Murder convictions are hardly occasions for celebration, but more than a few glasses will be discreetly raised tonight to the jurors in the Dobson/Norris trial.
Two men, Gary Dobson and David Norris, were found guilty today of participating in the racially-motivated gang killing of Stephen Lawrence 19 years ago in Eltham, a suburb of south-east London.
The post-trial comment of Lawrence’s mother Doreen was at once appropriate and poignant. “Today is not a day to celebrate,” she said. “How can I celebrate when my son lies buried?” Her sentiments will not be widely shared by those who found in the murder and its aftermath a cautionary tale of a latent racism in Britain, one that embraced what an official enquiry into the response of the police called the “institutional racism” of the Met.
That well-aimed chunk of mud stuck to the wall of Scotland Yard, and the brown stain remains visible to this day, despite the considerable and worthy efforts of successive commissioners to scrub it clean.

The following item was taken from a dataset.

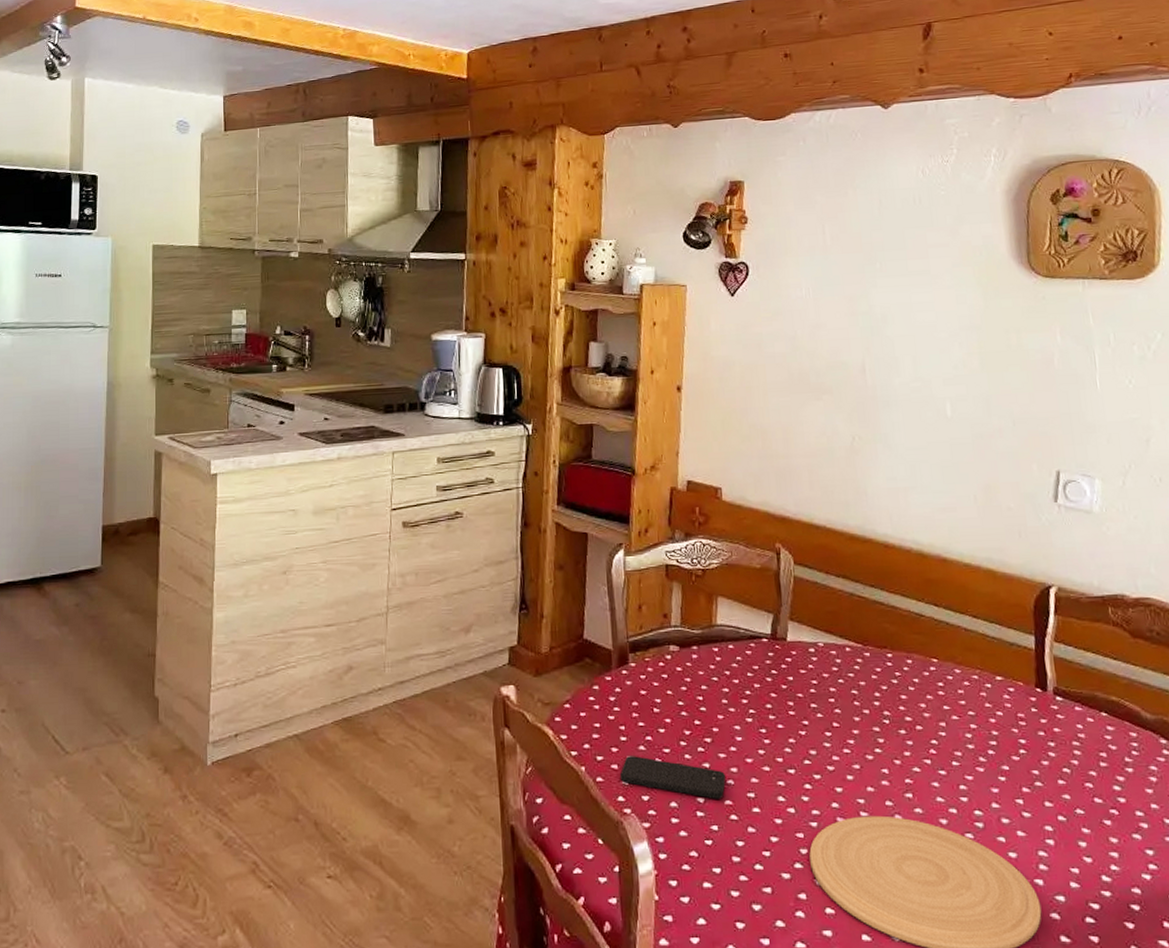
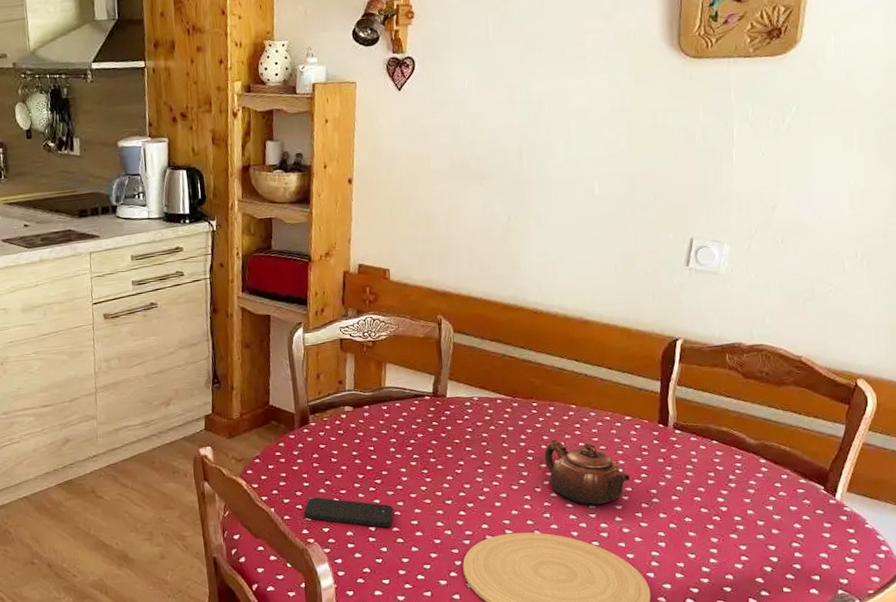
teapot: none [903,699,1006,787] -> present [544,439,630,506]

Dobson, now 36 (seventeen at the time of the murder) and Norris, now 35 (then sixteen) will engender little sympathy outside their sordid circle of friends and bigoted bed-fellows everywhere. Both come across as what most normal people in these parts would call “a nasty piece of work.”
Very nasty indeed by all accounts. Dobson was already serving a five-year sentence for drug dealing. Norris, homeless and serially unemployed, had twice been acquitted of charges in earlier knife attacks, and was convicted in 2002 of throwing a coke bottle at a black policeman at whom he yelled “nigger”. Norris’s pattern of behaviour seems firmly rooted in family tradition: his father, Clifford, has been described as a south London drug baron; his mother has been investigated for attempting to hide evidence. Witnesses in the Lawrence case were allegedly warned off testifying.
So, not the kind of families that one would wish to find moving in next door.
Not the kind of people with whom one wishes to share the planet. That we have no choice in the matter is only ameliorated by the knowledge that they will be sharing it at Her Majesty’s pleasure.